For instance, Data Mining can tell a business about their prospects that are likely to become profitable customers based on past data and are most likely to engage with a specific campaign or offer. With this knowledge, businesses can increase their ROI by offering only those prospects that are likely to respond and become valuable customers.
All in all, data mining offers the following benefits to any business:
- Understanding customer preferences and sentiments.
- Acquiring new customers and retaining existing ones.
- Improving up-selling and cross-selling.
- Increasing loyalty among customers.
- Improving ROI and increasing business revenue.
- Detecting fraudulent activities and identifying credit risks.
- Monitoring operational performance.
By using data mining techniques, businesses can base their decisions on real-time data and intelligence, rather than just instincts or gut, thereby ensuring that they keep delivering results and stay ahead of their competition.
The Future of Data Mining
Data mining, and even other fields of data sciences, has an extremely bright future, owing to the ever-increasing amount of data in the world. In the last year itself, our accumulated data grew from 4.4 zettabytes to 44 zettabytes.
If you are enthusiastic about data science or data mining, or anything to do with data, this is the best time to be alive. Since we’re witnessing a data revolution, it’s the ideal time to get onboard and sharpen your data expertise and skills. Companies all around the globe are almost always on the lookout for data experts with enough skills to help them make sense of their data. So, if you want to start your journey in the data world, now is a perfect time!
At upGrad, we have mentored students from all over the world, belonging to 85+ countries, and helped them start their journeys with all the confidence and skills they require. Our courses are designed to offer both theoretical knowledge as well as hands-on expertise to the students belonging from any background. We understand that data science is truly the need of the hour, and we encourage motivated students from various backgrounds to commence their journey with our 360-degree career assistance.

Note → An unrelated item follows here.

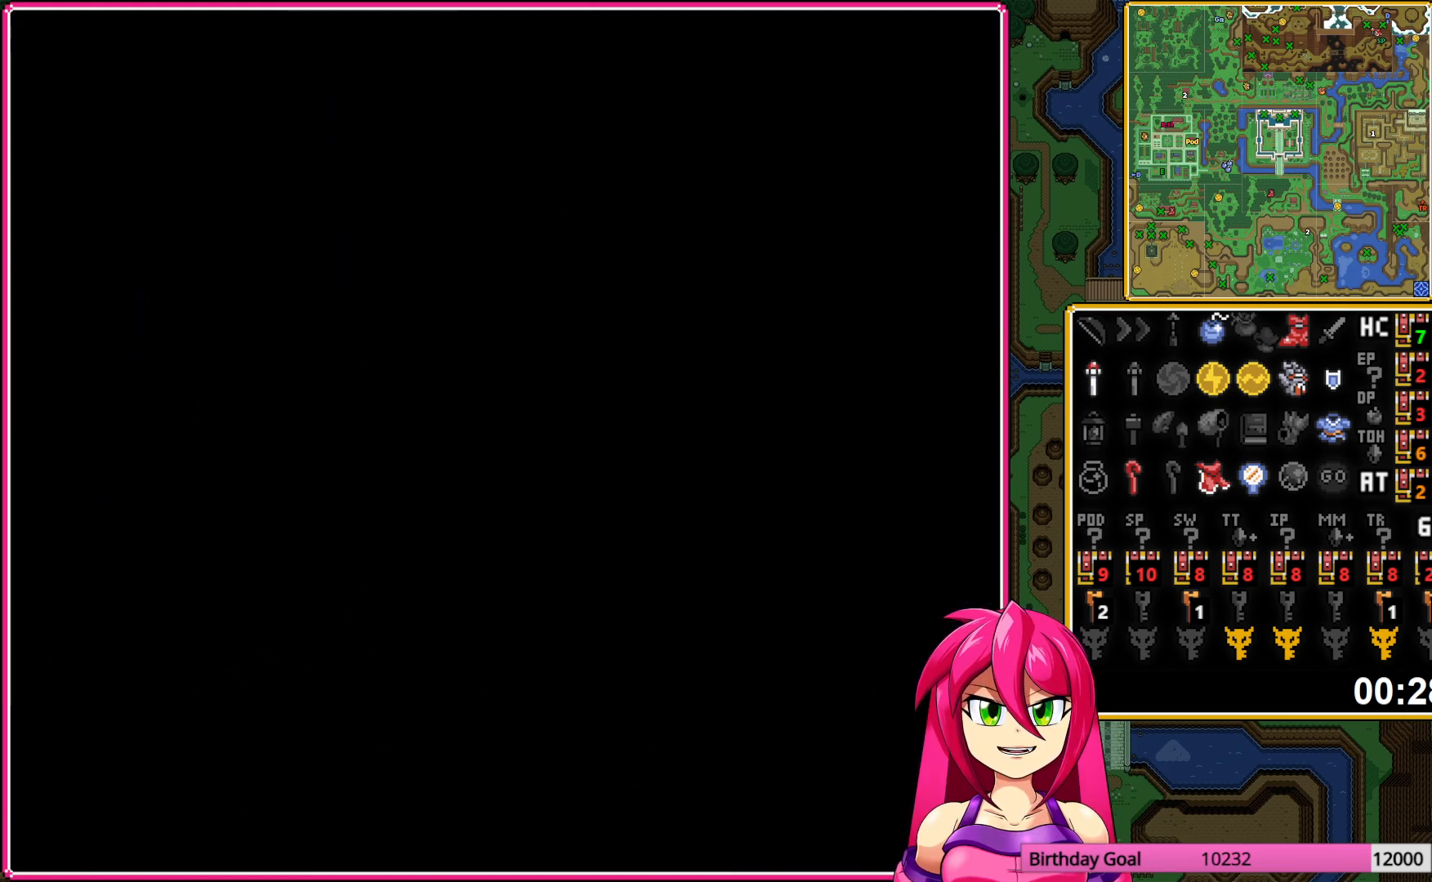
{"buttons": ["DPAD_UP"], "events": []}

You could also opt for the integrated Master of Science in Data Science degree offered by upGrad in conjunction with IIT Bengaluru and Liverpool John Moore’s University. This course integrates the previously discussed executive PG program with features such as a Python programming Bootcamp. Upon completion, a student receives a valuable NASSCOM certification that helios in global access to job opportunities.
Frequently Asked Questions (FAQs)
1. What is Data Mining?
Data Mining is the process of collecting, interpreting, and analyzing historical data and finding patterns from it to make insightful predictions for the future.
2. Is Data Mining similar to Data Analytics or Big Data?
Data Mining, Data Analytics, and Big Data are three separate but related concepts. To help you understand, Big Data is the data that is being mined or being analyzed, or being worked on. Data Analytics is the process of applying analytics techniques to make sense of the data. Data Mining, on the other hand, is a much more elaborate process that has Data Analytics as one of its steps.
3. What domains of operations require to mine data?
In today’s world, most businesses require Data Mining to improve their future processes by collecting insights from the past.